Ministerin Bures stellt Entwurf fertig - Konkrete Beispiele im Verhaltenskodex für Beamte fixiert

Wien (OTS) - Beamtenministerin Doris Bures (SPÖ) kündigt im Interview mit der Tageszeitung ÖSTERREICH (Donnerstag-Ausgabe) für nächste Woche die "Finalisierung" des Verhaltenskodex (Code of Conduct) für den öffentlichen Dienst an. Dieser soll noch im Juni im Ministerrat beschlossen werden. Bures: "Wenn Korruption an der Wurzel bekämpft wird, wird sie auch keine großen Blüten treiben." Ihr gehe es in erster Linie darum, klare Regeln für die Beschäftigten im öffentlichen Dienst zu schaffen: "Weniger Graubereiche - mehr Sicherheit."
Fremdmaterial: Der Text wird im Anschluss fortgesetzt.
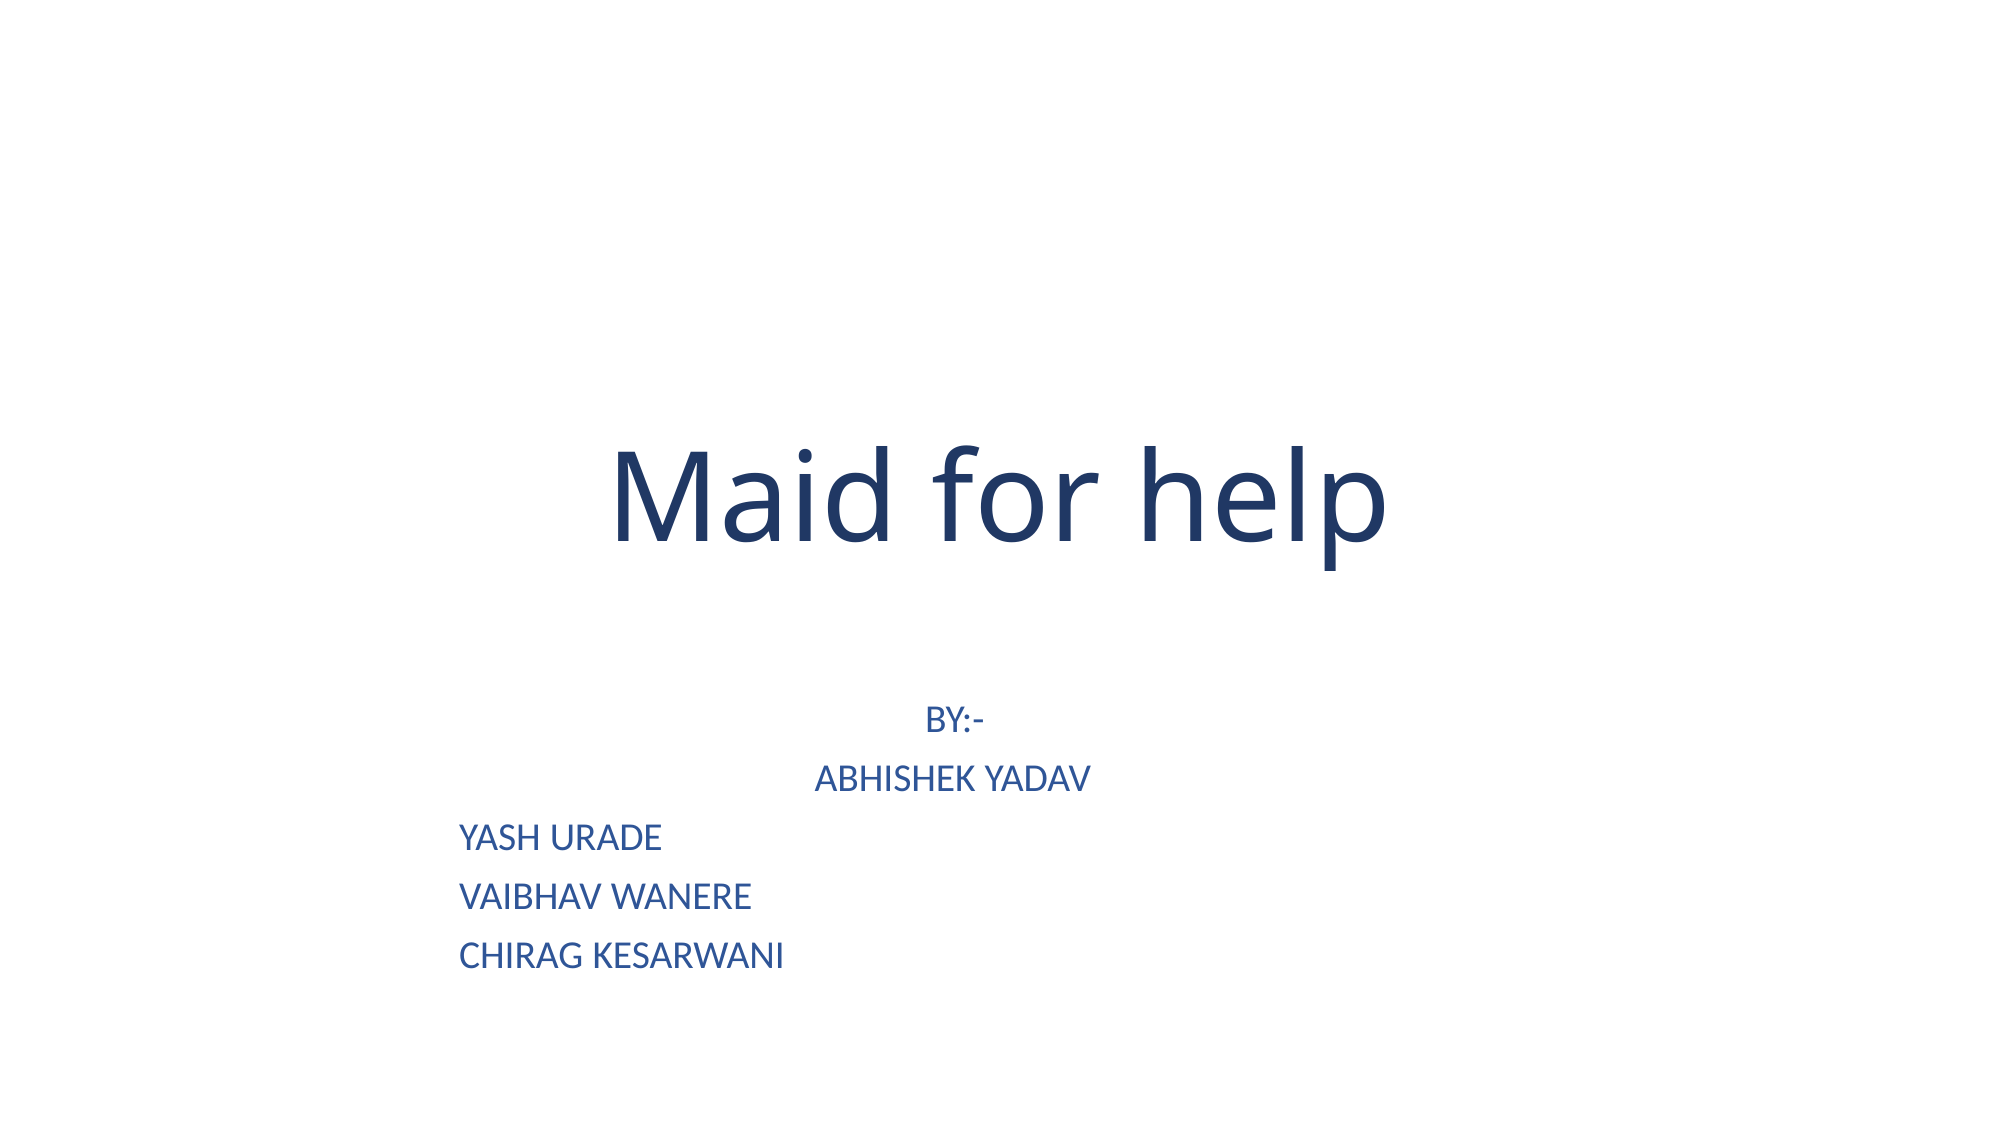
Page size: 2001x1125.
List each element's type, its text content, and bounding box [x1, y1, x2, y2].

title Maid for help [248, 184, 1749, 576]
subtitle BY:- ABHISHEK YADAV YASH URADE VAIBHAV WANERE CHIRAG KESARWANI [325, 690, 1809, 992]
Der Kodex regelt etwa den Graubereich der Geschenkannahme durch Beamte. Die Grundzüge stehen jetzt schon fest: Künftig gelten die drei Ks als "erlaubte Geschenkannahme": "Kulis", "Kalender" und "Klumpert". Ausdrücklich verboten sind: "Urlaubsreisen", "besonders günstige Konditionen bei Einkäufen" oder die "Einladung zu einer Jagd".

Auch im Kapitel "Nebenbeschäftigungen" werden konkrete Bespiele genannt: Einem Sicherheitswachebeamten ist es nicht erlaubt in seiner Freizeit "als Portier oder Türsteher in einem Nachtclub zu arbeiten". Einem Finanzbeamten wird untersagt als "Steuerberater" tätig zu werden, berichtet ÖSTERREICH in seiner Donnerstag-Ausgabe.